Summarizing his term paper for Dr. Douglas R. Burgess Jr., Associate Professor and Chair of History at Yeshiva College, Yaakov’s presentation considered the 1961 trial of the notorious Nazi war criminal Adolf Eichmann in the context of Western political theory. Yaakov submitted arguments in defense of the long-contested legitimacy of the Eichmann trial, which sought to prosecute a foreign national smuggled out of Argentina by the Israeli secret service. At the time, many challenged the trial’s legitimacy based on Israel’s improper extradition of Eichmann under international law. However, Yaakov demonstrated that from a perspective of securing human rights and correcting moral wrongs committed against the Jewish people, Eichmann’s unusual extradition was ethically sound.

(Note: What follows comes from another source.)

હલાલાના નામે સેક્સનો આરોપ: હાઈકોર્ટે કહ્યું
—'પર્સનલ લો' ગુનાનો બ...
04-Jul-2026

Moving on to the trial itself, Yaakov explained the prosecution’s intention to establish Eichmann as a willful mass murderer who consciously committed genocide. In doing so, the prosecution prevented Eichmann from framing himself as a meek underling “just following orders.” Finally, Yaakov examined the trial according to divergent political theories, including Cicero’s notion that the function of law is to protect the collective. In Yaakov’s estimation, the theory of the Eichmann trial more closely aligned with Rousseau’s version of Social Contract. In Rousseau’s conception of the Social Contract, each citizen relinquishes some of his or her own individual rights to the state so that the state will protect the rights of collective. In other words, the state and society speak with one voice with regard to what is considered morally reprehensible. Throughout the Eichmann Trial, Holocaust survivors were invited to their testimony of Nazi atrocities before of the world and thus joined the state in presenting a united case against Eichmann. Yaakov concluded that it precisely because of these broader questions of Natural Rights and sovereignty that the Eichmann Trial remains such a critical moment in education about the Holocaust.